Republicans have put too much of our energy into winning elections while drifting helplessly to the left on the shifting political and cultural sands. Regardless of the elections we've won, the party and the nation continue to move to the cultural left. Winning elections has not made Republicans effective at pushing back against the false narratives of the left and protecting Constitutional government, free markets, or traditional American values. President Trump, for all the hopes that were placed in him, has not been effective at this either. Without doing the hard work of steadying the ground under our feet, it is only a matter of time before we are out of the government for the duration and then our Constitutional government is truly in danger of being lost forever.

... So... now what? Do we vote for Trump?

The damage is done, the false caricature of the party that I feared would be verified, has been thoroughly cemented on the left and is gaining ground in the center; and so, this time around I don’t have that consideration in the mix when making my choice. So what is the primary consideration this time around?

I don't believe that the country can long remain united if the ideological divide continues to precipitously widen. I’m hoping for some way to peacefully coexist and for civil liberties to be retained, but I'm not very optimistic. My friends on the left believe that Trump is the greatest risk America has ever faced and that we will be united if he is defeated in 2020. I believe that the left is allowing the greater risks to rise in this mob movement that is rooted in cultural Marxism and is calling for an end to law and order and the destruction of the American system.
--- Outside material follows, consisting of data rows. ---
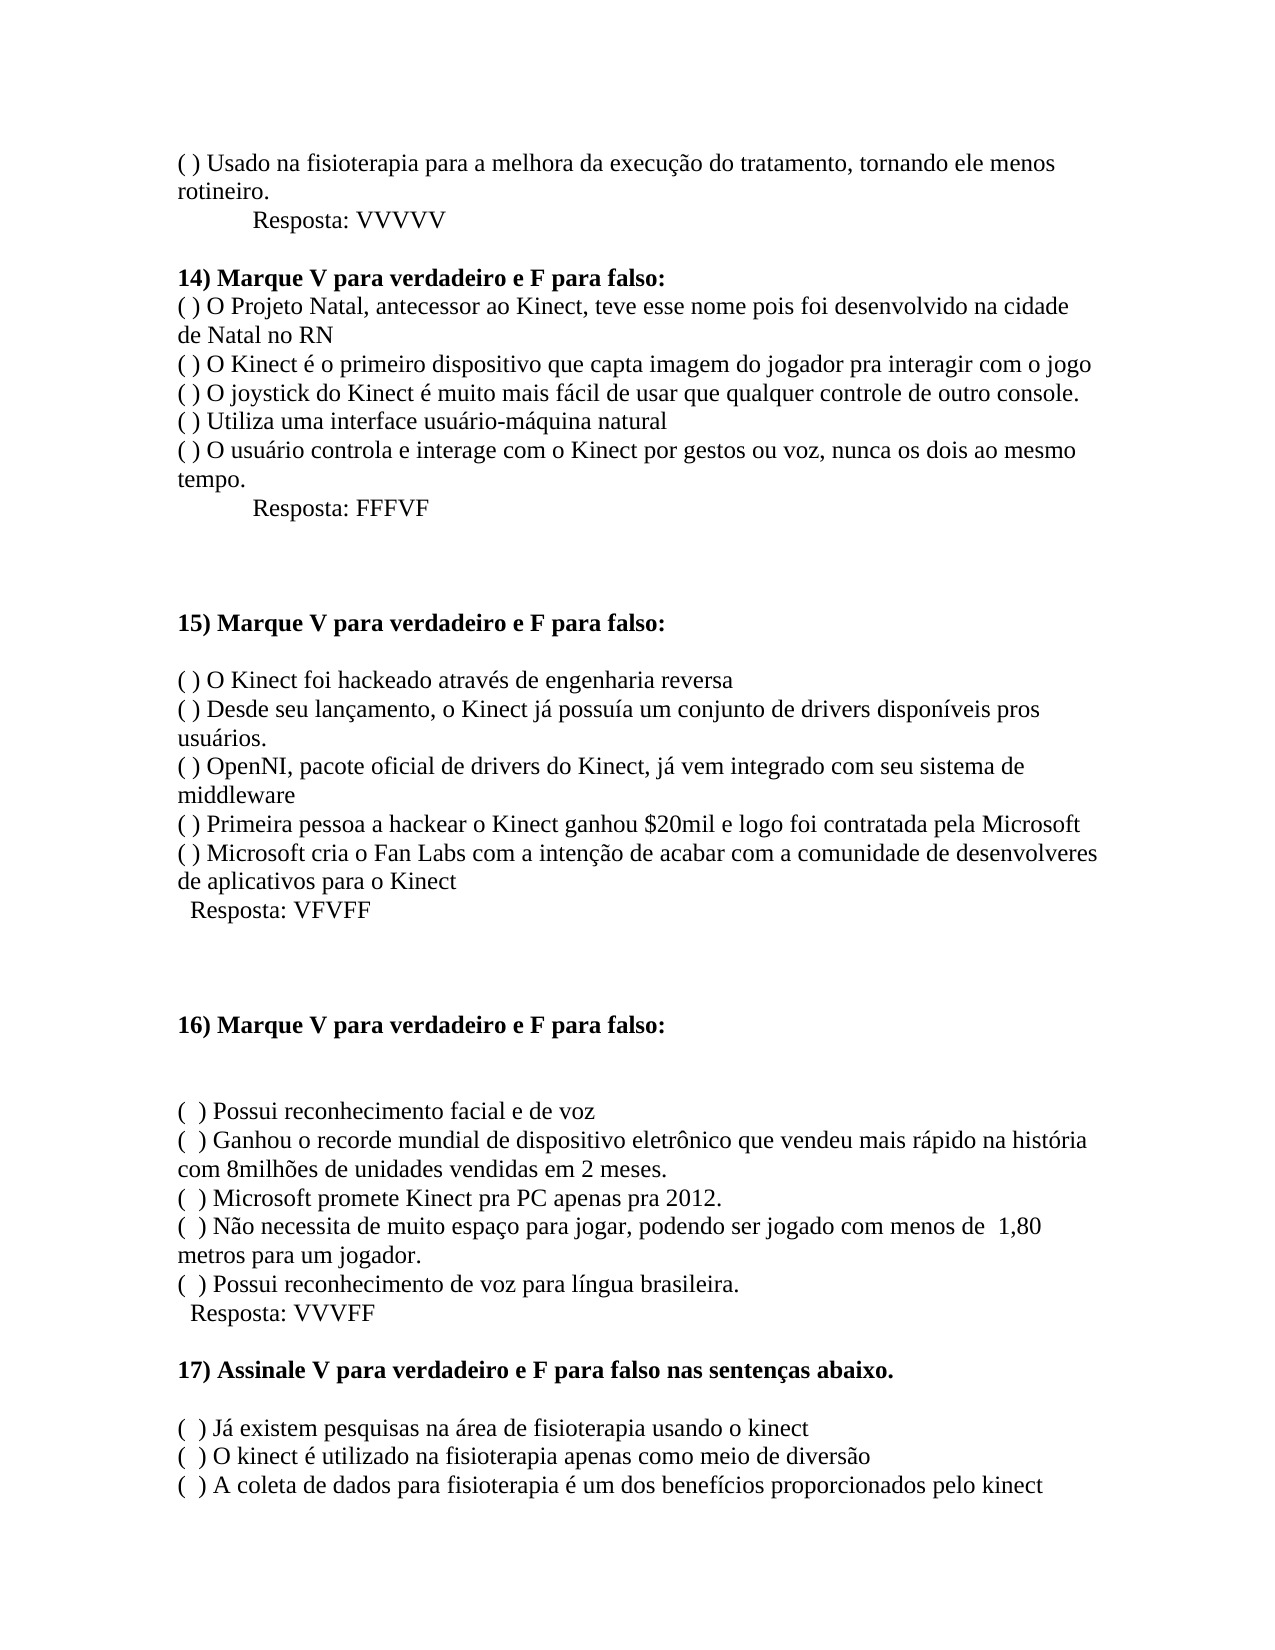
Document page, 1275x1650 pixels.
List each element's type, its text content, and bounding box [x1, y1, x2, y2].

text ( ) O Kinect é o primeiro dispositivo que capta imagem do jogador pra interagir com o jogo [177, 349, 1098, 378]
text ( ) Ganhou o recorde mundial de dispositivo eletrônico que vendeu mais rápido na história com 8milhões de unidades vendidas em 2 meses. [177, 1125, 1098, 1183]
text 17) Assinale V para verdadeiro e F para falso nas sentenças abaixo. [177, 1355, 1098, 1384]
text ( ) Já existem pesquisas na área de fisioterapia usando o kinect [177, 1413, 1098, 1441]
text ( ) Primeira pessoa a hackear o Kinect ganhou $20mil e logo foi contratada pela Microsoft [177, 809, 1098, 838]
text ( ) Não necessita de muito espaço para jogar, podendo ser jogado com menos de 1,80 metros para um jogador. [177, 1211, 1098, 1269]
text ( ) Possui reconhecimento de voz para língua brasileira. [177, 1269, 1098, 1298]
text ( ) Possui reconhecimento facial e de voz [177, 1096, 1098, 1125]
text Resposta: VVVFF [177, 1298, 1098, 1326]
text ( ) O Kinect foi hackeado através de engenharia reversa [177, 665, 1098, 694]
text ( ) Utiliza uma interface usuário-máquina natural [177, 406, 1098, 435]
text ( ) O Projeto Natal, antecessor ao Kinect, teve esse nome pois foi desenvolvido na cidade de Natal no RN [177, 291, 1098, 349]
text ( ) A coleta de dados para fisioterapia é um dos benefícios proporcionados pelo kinect [177, 1470, 1098, 1499]
text ( ) O kinect é utilizado na fisioterapia apenas como meio de diversão [177, 1441, 1098, 1470]
text Resposta: VVVVV [177, 205, 1098, 234]
text ( ) O joystick do Kinect é muito mais fácil de usar que qualquer controle de outro console. [177, 378, 1098, 406]
text ( ) Microsoft promete Kinect pra PC apenas pra 2012. [177, 1183, 1098, 1211]
text ( ) Microsoft cria o Fan Labs com a intenção de acabar com a comunidade de desenvolveres de aplicativos para o Kinect [177, 838, 1098, 895]
text ( ) Desde seu lançamento, o Kinect já possuía um conjunto de drivers disponíveis pros usuários. [177, 694, 1098, 751]
text ( ) OpenNI, pacote oficial de drivers do Kinect, já vem integrado com seu sistema de middleware [177, 751, 1098, 809]
text Resposta: FFFVF [177, 493, 1098, 521]
text ( ) Usado na fisioterapia para a melhora da execução do tratamento, tornando ele menos rotineiro. [177, 148, 1098, 205]
text 14) Marque V para verdadeiro e F para falso: [177, 263, 1098, 291]
text 15) Marque V para verdadeiro e F para falso: [177, 608, 1098, 636]
text Resposta: VFVFF [177, 895, 1098, 924]
text 16) Marque V para verdadeiro e F para falso: [177, 1010, 1098, 1039]
text ( ) O usuário controla e interage com o Kinect por gestos ou voz, nunca os dois ao mesmo tempo. [177, 435, 1098, 493]
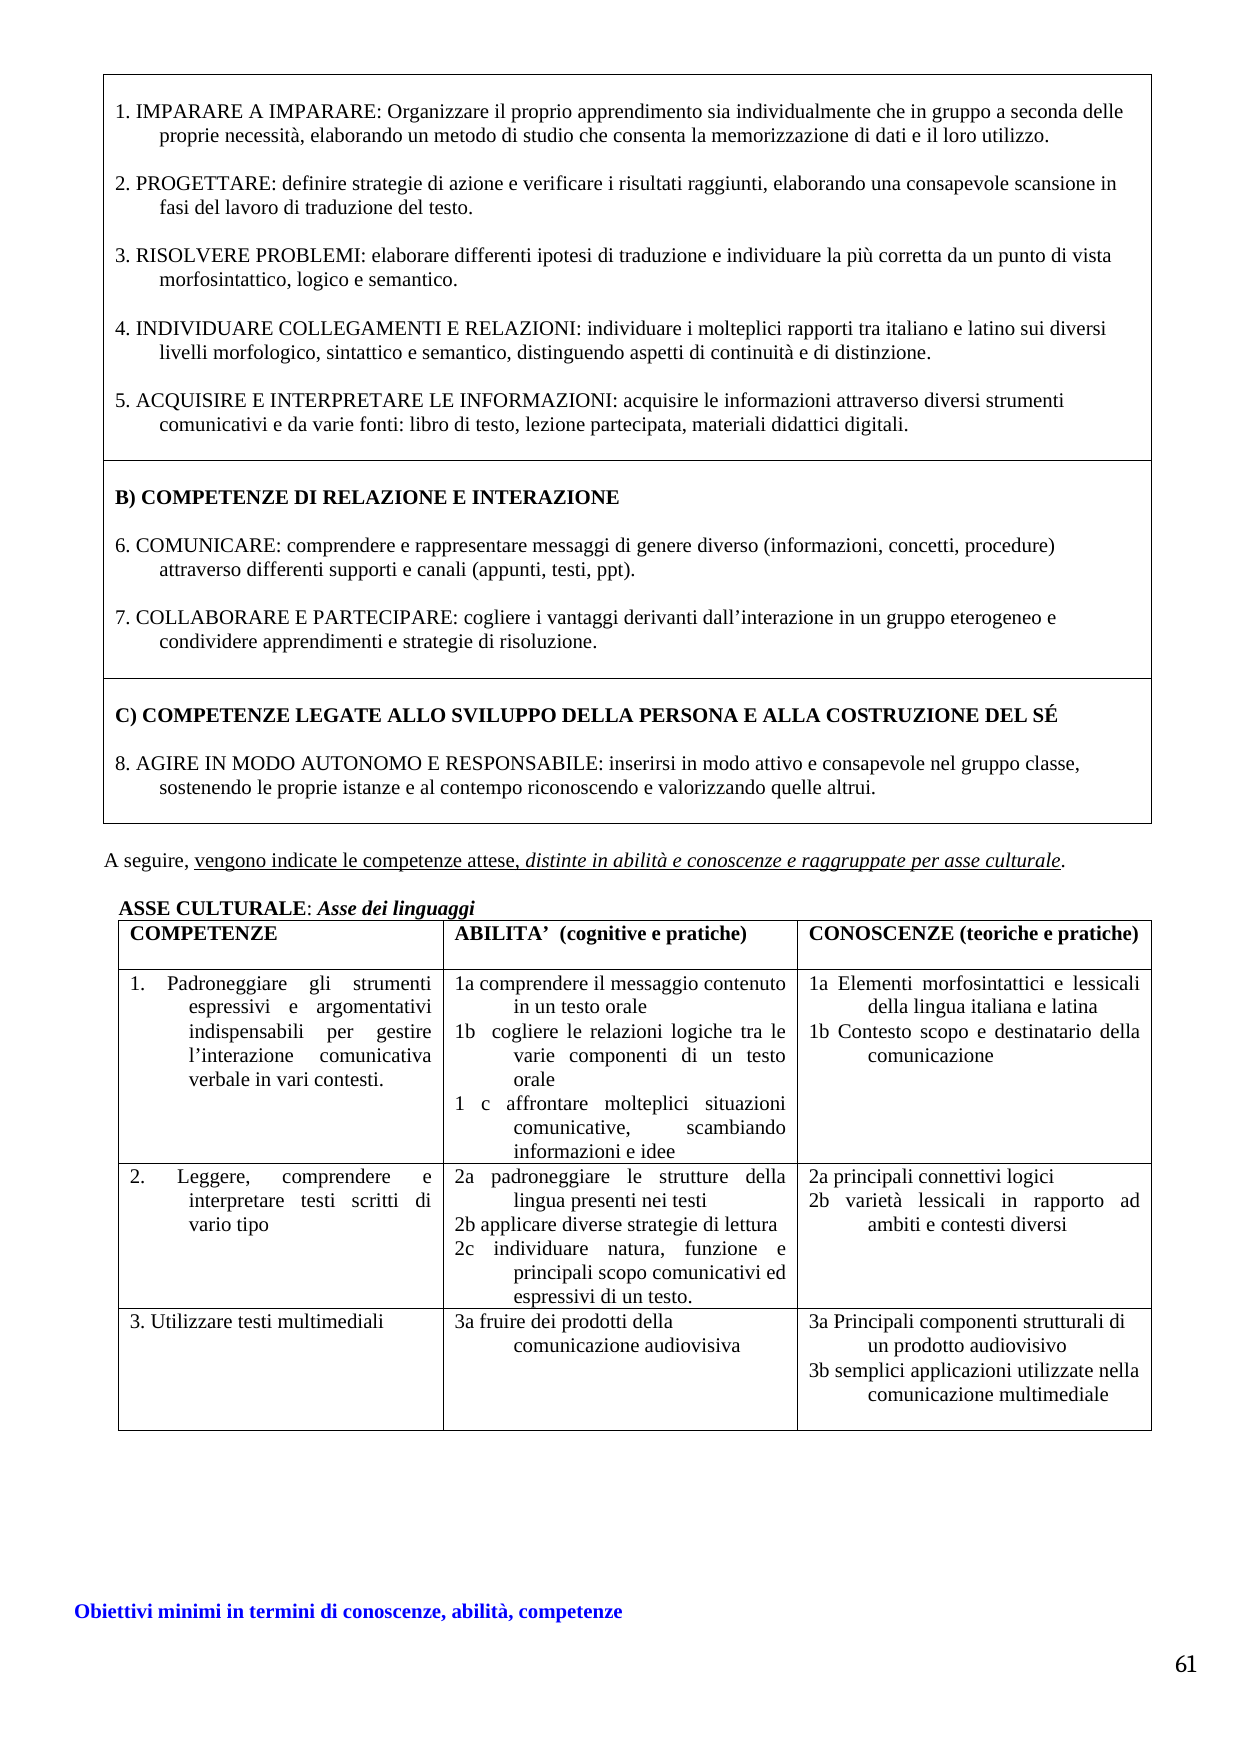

President Trump may be uncouth and intemperate but he doesn't want to tear down the American system and he isn't threatening law and order, and for those reasons he seems to be the only speed bump in this road to the disintegration of the union.

Usually at this stage of the Presidential political season the news media would be covering the back and forth of Presidential candidates debating their public policy agendas. We'd be looking at the upcoming Presidential debate schedule and listening to candidates position themselves ahead of those debates. Today it looks like we may have a Presidential election without debate, we may even have an election without people going to the the polls.

The media is beginning to signal the game plan to avoid putting Joe Biden on the debate stage with President Trump. In the place of media coverage of the candidate platforms and records there is only one position that matters and that is the candidates support for the Black Lives Matter cultural revolution. In this political twilight zone the candidate who wants to get the U.S. economy back on track is considered reckless with human life. The candidate who speaks against the lawless tactics of Marxist cultural revolutionaries threatening to tear apart peace and order, threatening lives, antagonizing peaceful citizens, destroying property, and destroying historical monuments, is considered racist. But the candidate who is hiding in his basement, occasionally appearing in a video interviews and displaying an concerning lack of understanding about -- well, just about everything -- is the anointed presumptive nominee of the Democrat party.

The chasm in the country right now has become too dangerous a threat to turn over the White House to the leftist gaining control of the Democratic party seemly unopposed. Essentially the train has left the station and is seems like the only thing left, that has any hope of meeting the most important objectives — to defend our Constitution, and thus preserve our natural rights to direct the affairs of our own families unimpeded by leftist control — is to support President Trump in 2020.